[[ Material for this exercise, beginning ]]

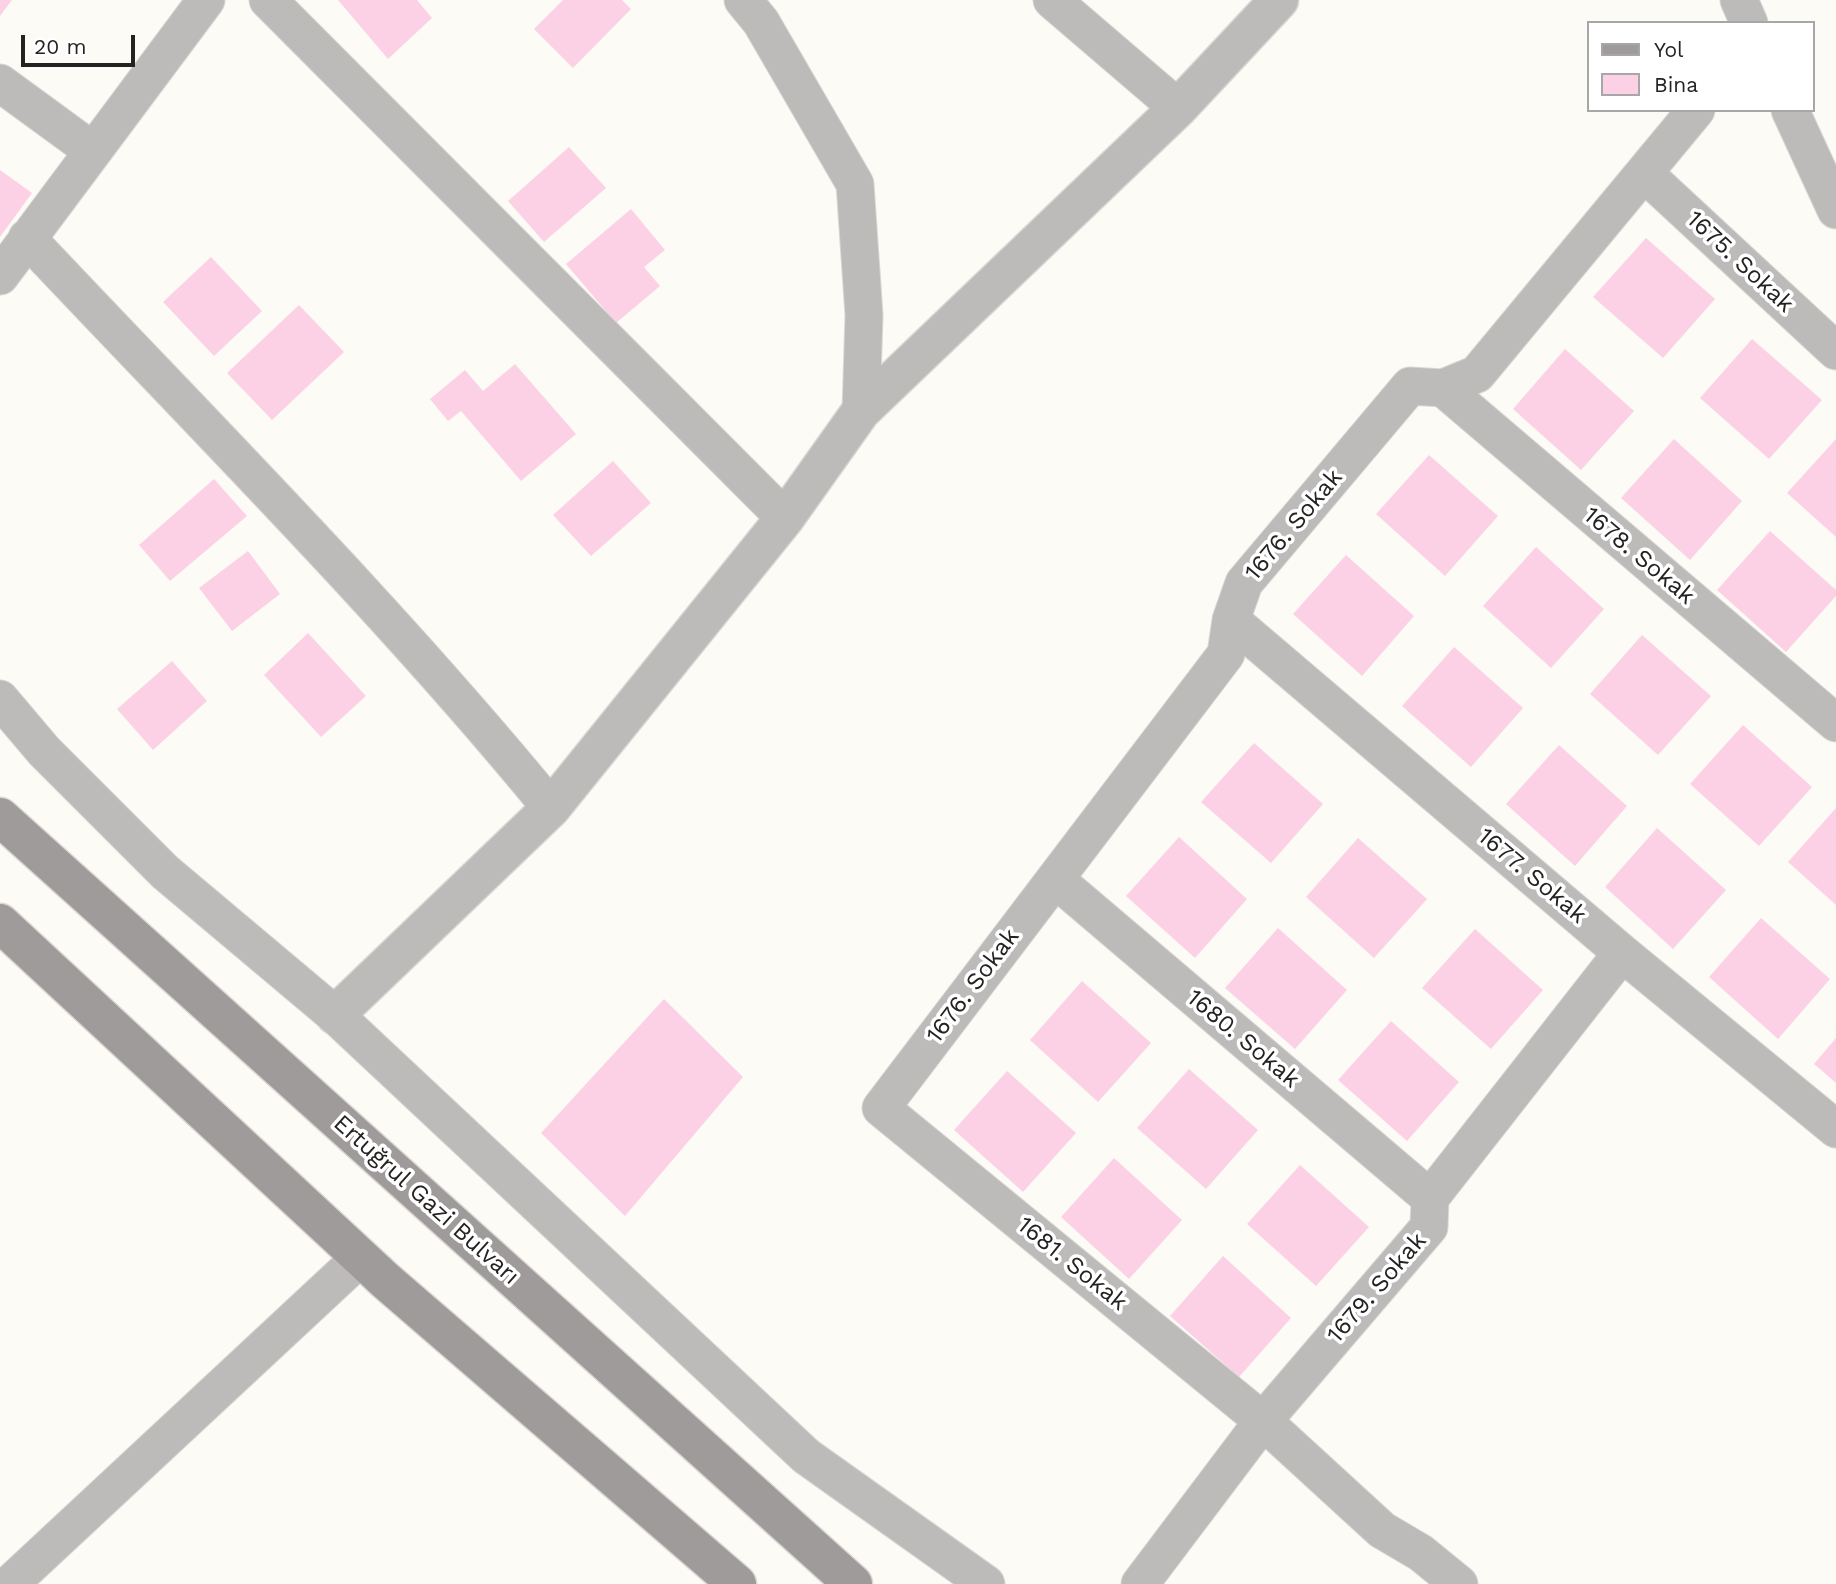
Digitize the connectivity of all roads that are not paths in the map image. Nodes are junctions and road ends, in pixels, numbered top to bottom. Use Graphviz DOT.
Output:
graph roads {
  1 [pos="206,0"];
  2 [pos="268,0"];
  3 [pos="743,0"];
  4 [pos="1052,0"];
  5 [pos="1279,0"];
  6 [pos="1739,0"];
  7 [pos="1748,21"];
  8 [pos="0,83"];
  9 [pos="1178,108"];
  10 [pos="1694,112"];
  11 [pos="1791,112"];
  12 [pos="93,151"];
  13 [pos="1644,173"];
  14 [pos="1836,210"];
  15 [pos="27,238"];
  16 [pos="0,276"];
  17 [pos="1836,351"];
  18 [pos="1443,388"];
  19 [pos="861,411"];
  20 [pos="785,518"];
  21 [pos="1231,620"];
  22 [pos="0,699"];
  23 [pos="1836,723"];
  24 [pos="551,808"];
  25 [pos="0,817"];
  26 [pos="1055,879"];
  27 [pos="0,923"];
  28 [pos="1622,953"];
  29 [pos="335,1015"];
  30 [pos="881,1108"];
  31 [pos="1836,1129"];
  32 [pos="1430,1198"];
  33 [pos="360,1258"];
  34 [pos="1263,1421"];
  35 [pos="10,1584"];
  36 [pos="737,1584"];
  37 [pos="853,1584"];
  38 [pos="986,1584"];
  39 [pos="1140,1584"];
  40 [pos="1459,1584"];
  1 -- 12 [label="street"];
  2 -- 20 [label="street"];
  3 -- 19 [label="street"];
  4 -- 9 [label="street"];
  5 -- 9 [label="street"];
  6 -- 7 [label="street"];
  8 -- 12 [label="street"];
  9 -- 19 [label="street"];
  10 -- 13 [label="street, 1676. Sokak"];
  11 -- 14 [label="street"];
  12 -- 15 [label="street"];
  13 -- 17 [label="street, 1675. Sokak"];
  13 -- 18 [label="street, 1676. Sokak"];
  15 -- 16 [label="street"];
  15 -- 24 [label="street"];
  18 -- 21 [label="street, 1676. Sokak"];
  18 -- 23 [label="street, 1678. Sokak"];
  19 -- 20 [label="street"];
  20 -- 24 [label="street"];
  21 -- 26 [label="street, 1676. Sokak"];
  21 -- 28 [label="street, 1677. Sokak"];
  22 -- 29 [label="street"];
  24 -- 29 [label="street"];
  25 -- 37 [label="main road, Ertuğrul Gazi Bulvarı"];
  26 -- 30 [label="street, 1676. Sokak"];
  26 -- 32 [label="street, 1680. Sokak"];
  27 -- 33 [label="main road"];
  28 -- 31 [label="street, 1677. Sokak"];
  28 -- 32 [label="street, 1679. Sokak"];
  29 -- 38 [label="street"];
  30 -- 34 [label="street, 1681. Sokak"];
  32 -- 34 [label="street, 1679. Sokak"];
  33 -- 35 [label="street"];
  33 -- 36 [label="main road"];
  34 -- 39 [label="street, 1679. Sokak"];
  34 -- 40 [label="street, 1681. Sokak"];
}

[[ Material for this exercise, end ]]

Exercise: Which of the lines above hold the string "roads"? Pick each of them out.

Answer box:
Digitize the connectivity of all roads that are not paths in the map image. Nodes are junctions and road ends, in pixels, numbered top to bottom. Use Graphviz DOT.
graph roads {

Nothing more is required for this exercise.